■ Your assignment ■
Your task is to give the listing below back word for word, pictures excluded.

■ Provided data ■

◇ ◇ ◇

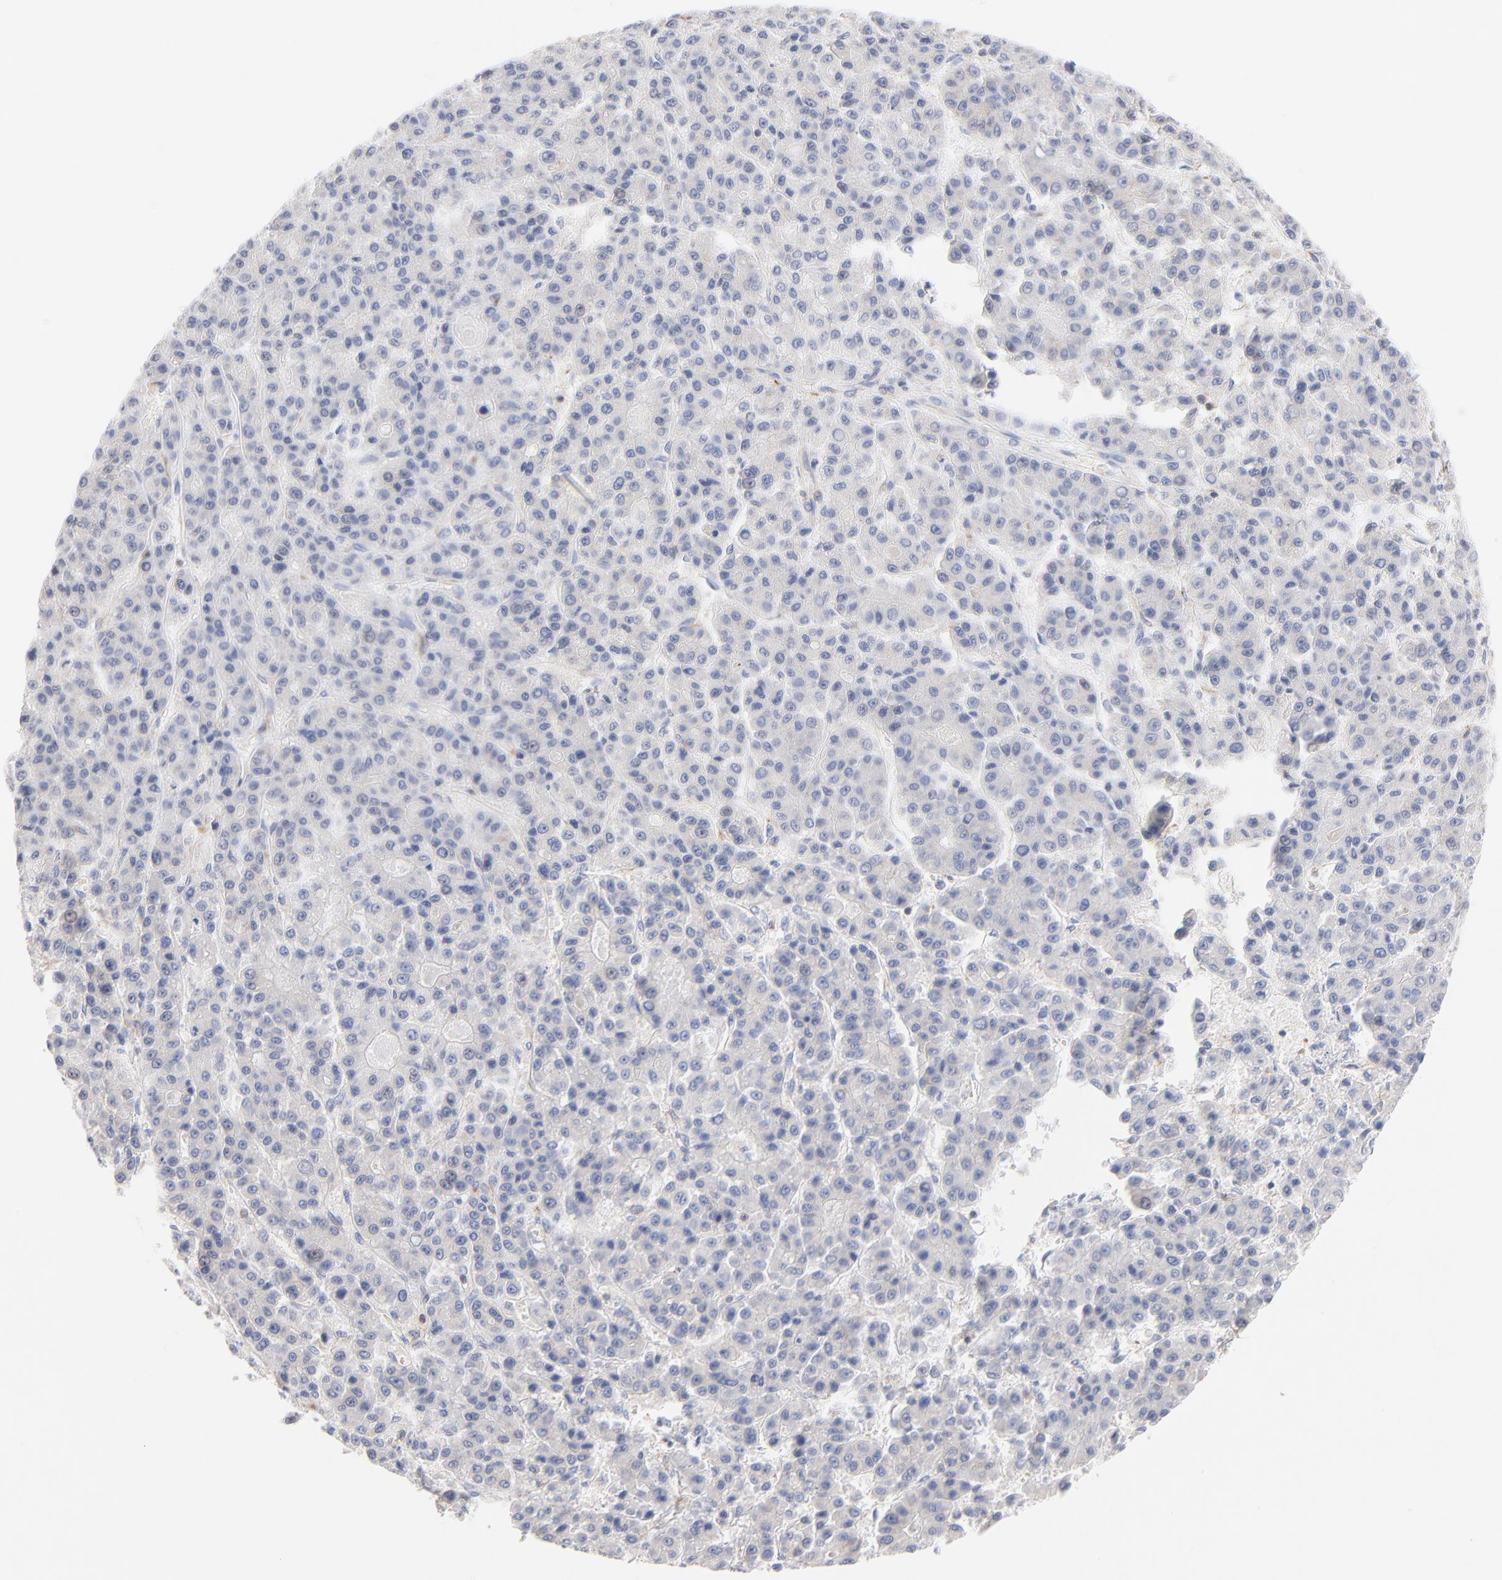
{"staining": {"intensity": "negative", "quantity": "none", "location": "none"}, "tissue": "liver cancer", "cell_type": "Tumor cells", "image_type": "cancer", "snomed": [{"axis": "morphology", "description": "Carcinoma, Hepatocellular, NOS"}, {"axis": "topography", "description": "Liver"}], "caption": "DAB (3,3'-diaminobenzidine) immunohistochemical staining of human hepatocellular carcinoma (liver) demonstrates no significant expression in tumor cells.", "gene": "SEPTIN6", "patient": {"sex": "male", "age": 70}}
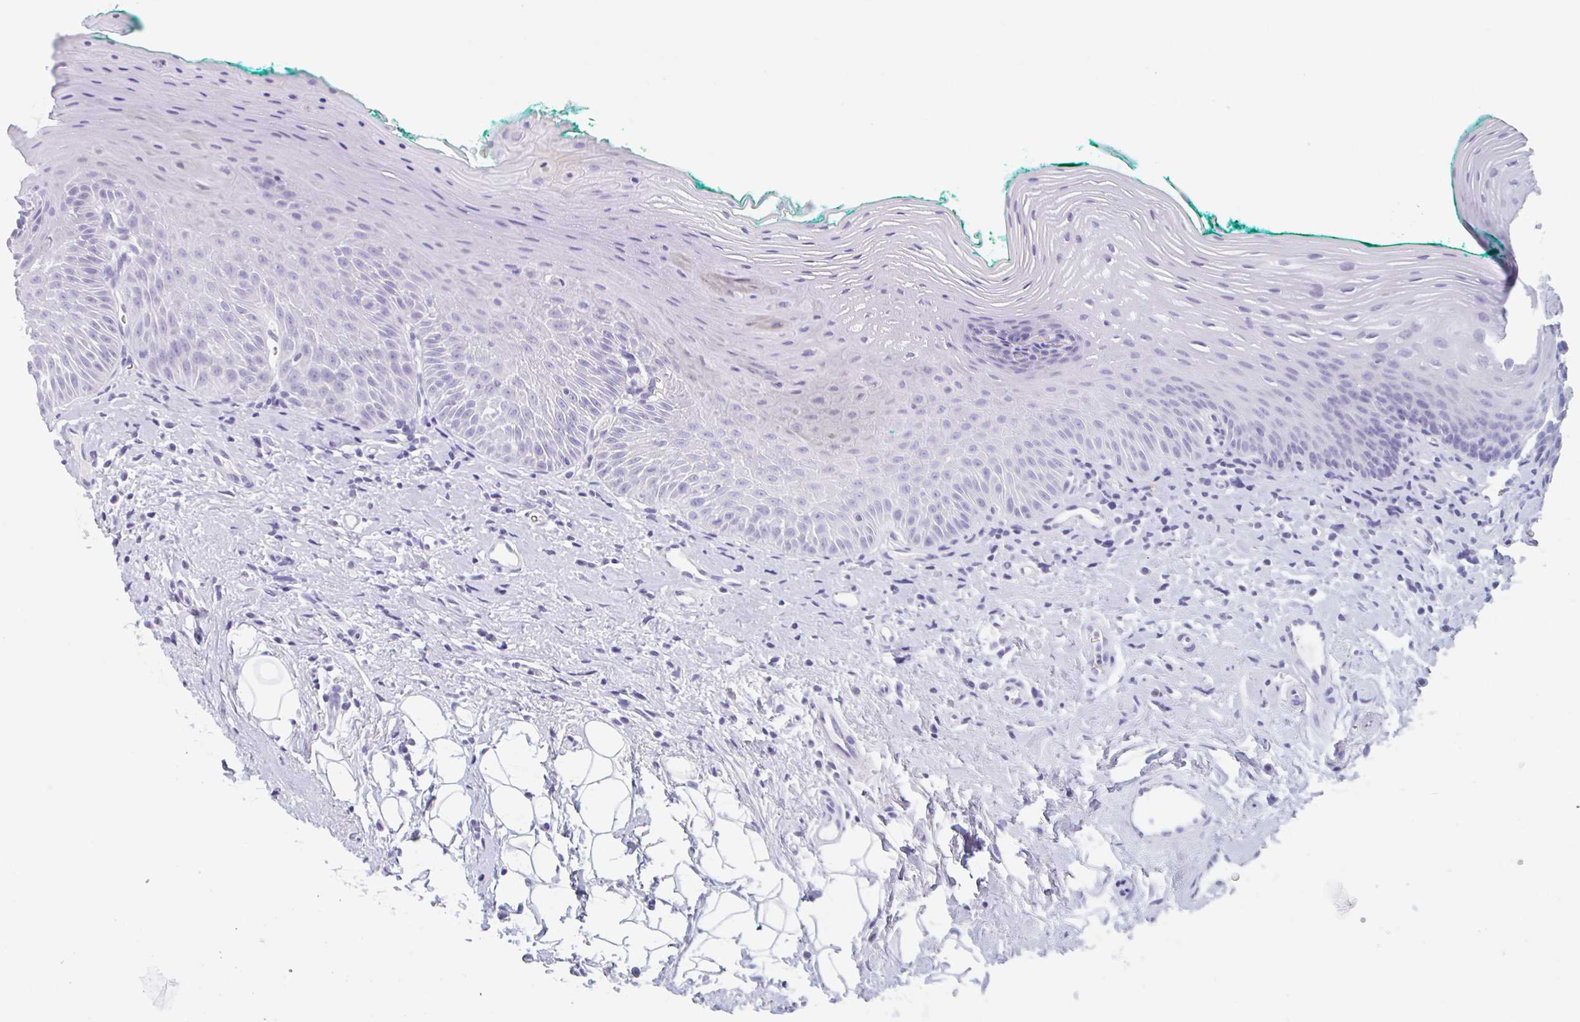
{"staining": {"intensity": "negative", "quantity": "none", "location": "none"}, "tissue": "oral mucosa", "cell_type": "Squamous epithelial cells", "image_type": "normal", "snomed": [{"axis": "morphology", "description": "Normal tissue, NOS"}, {"axis": "topography", "description": "Oral tissue"}, {"axis": "topography", "description": "Tounge, NOS"}], "caption": "Immunohistochemistry image of normal oral mucosa: human oral mucosa stained with DAB (3,3'-diaminobenzidine) shows no significant protein positivity in squamous epithelial cells. (Immunohistochemistry, brightfield microscopy, high magnification).", "gene": "EMC4", "patient": {"sex": "male", "age": 83}}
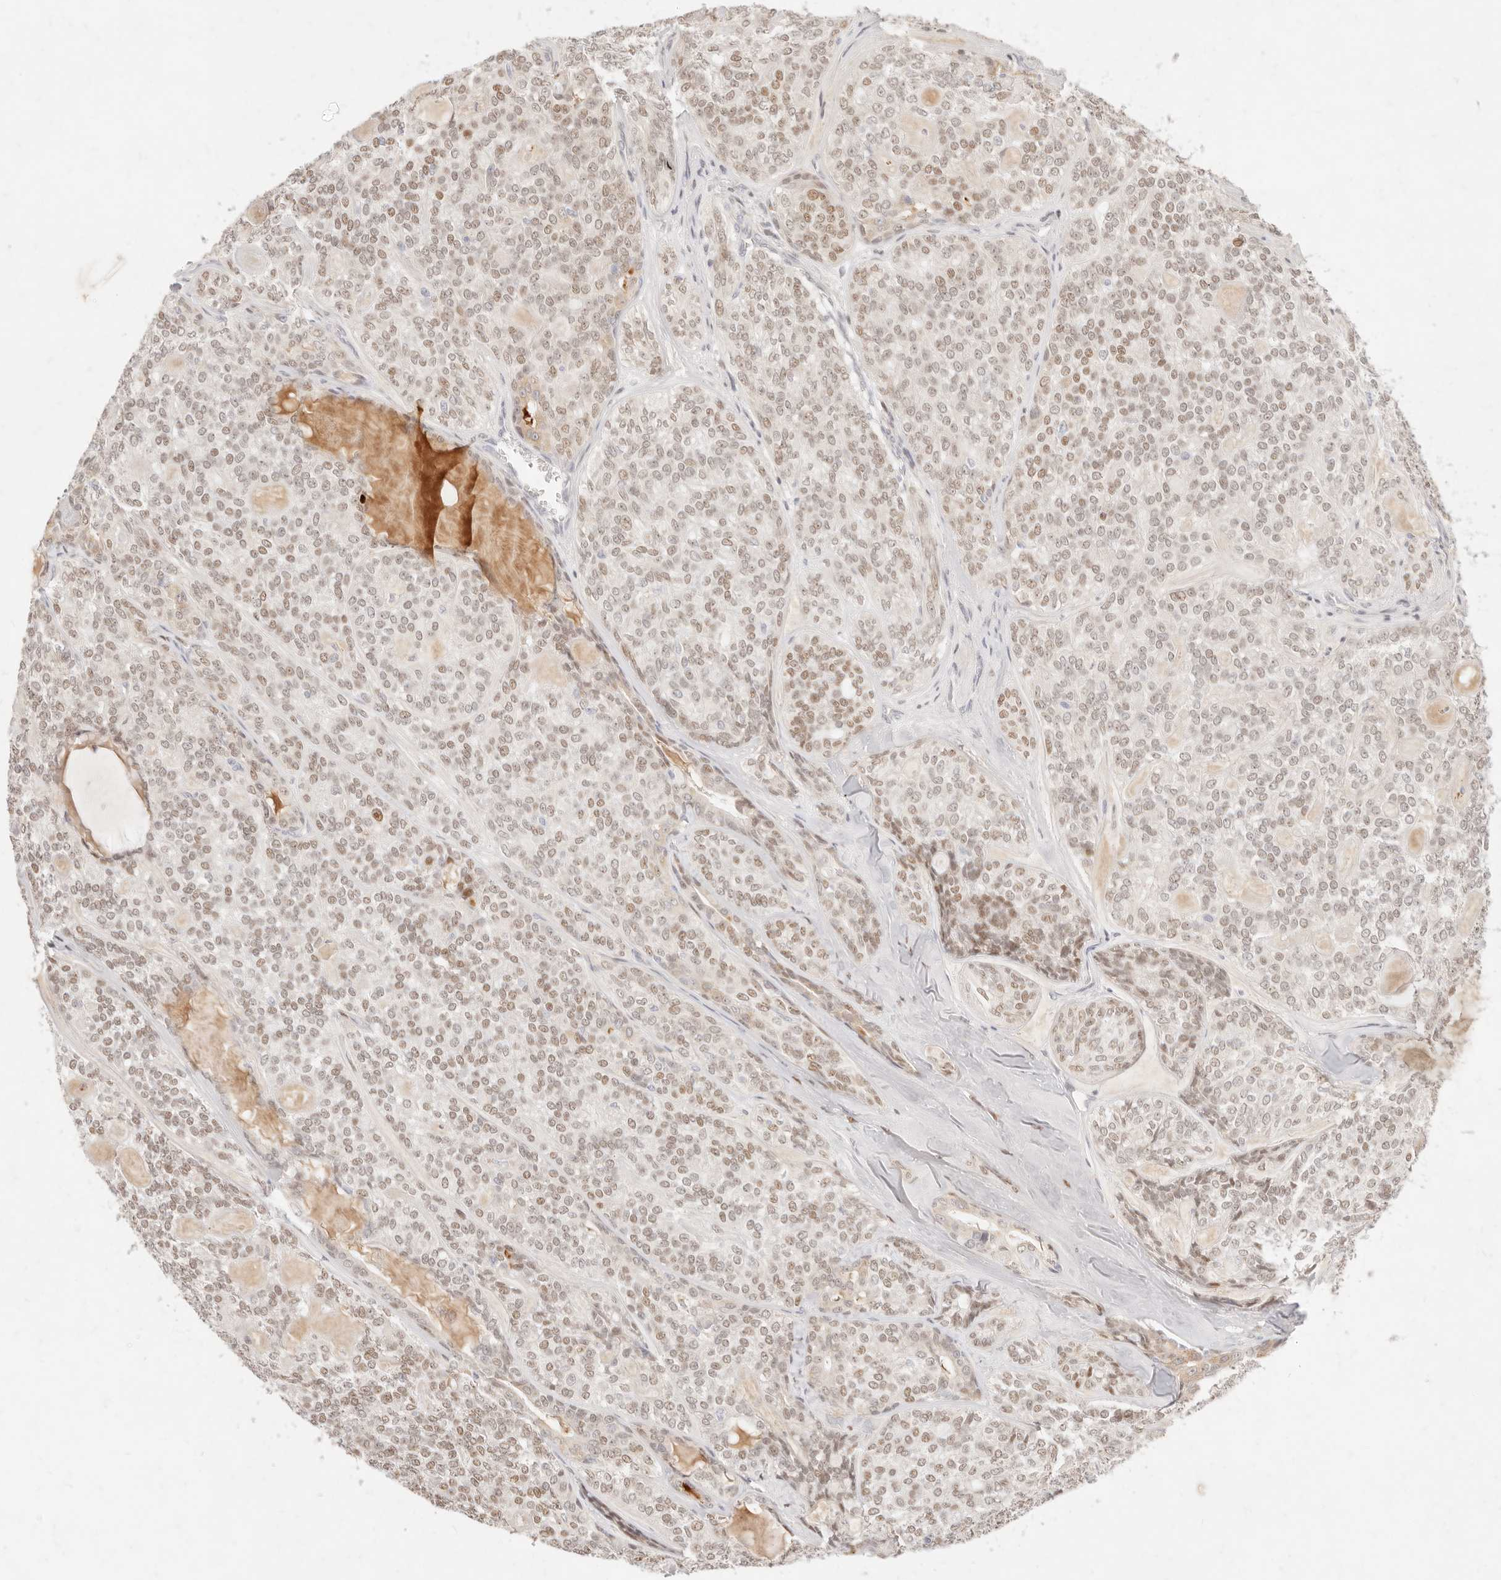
{"staining": {"intensity": "moderate", "quantity": ">75%", "location": "nuclear"}, "tissue": "head and neck cancer", "cell_type": "Tumor cells", "image_type": "cancer", "snomed": [{"axis": "morphology", "description": "Adenocarcinoma, NOS"}, {"axis": "topography", "description": "Head-Neck"}], "caption": "Tumor cells reveal moderate nuclear expression in about >75% of cells in head and neck adenocarcinoma.", "gene": "ASCL3", "patient": {"sex": "male", "age": 66}}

◇ ◇ ◇

■ Your response ■
{"staining": {"intensity": "negative", "quantity": "none", "location": "none"}, "tissue": "liver cancer", "cell_type": "Tumor cells", "image_type": "cancer", "snomed": [{"axis": "morphology", "description": "Carcinoma, Hepatocellular, NOS"}, {"axis": "topography", "description": "Liver"}], "caption": "DAB (3,3'-diaminobenzidine) immunohistochemical staining of human hepatocellular carcinoma (liver) demonstrates no significant expression in tumor cells.", "gene": "SEPTIN6", "patient": {"sex": "male", "age": 70}}
{"staining": {"intensity": "negative", "quantity": "none", "location": "none"}, "tissue": "oral mucosa", "cell_type": "Squamous epithelial cells", "image_type": "normal", "snomed": [{"axis": "morphology", "description": "Normal tissue, NOS"}, {"axis": "topography", "description": "Oral tissue"}, {"axis": "topography", "description": "Tounge, NOS"}], "caption": "Immunohistochemistry image of normal oral mucosa: human oral mucosa stained with DAB (3,3'-diaminobenzidine) shows no significant protein positivity in squamous epithelial cells. (Immunohistochemistry, brightfield microscopy, high magnification).", "gene": "EMC4", "patient": {"sex": "male", "age": 83}}
{"staining": {"intensity": "moderate", "quantity": ">75%", "location": "nuclear"}, "tissue": "head and neck cancer", "cell_type": "Tumor cells", "image_type": "cancer", "snomed": [{"axis": "morphology", "description": "Adenocarcinoma, NOS"}, {"axis": "topography", "description": "Head-Neck"}], "caption": "Tumor cells reveal moderate nuclear expression in about >75% of cells in head and neck adenocarcinoma.", "gene": "ASCL3", "patient": {"sex": "male", "age": 66}}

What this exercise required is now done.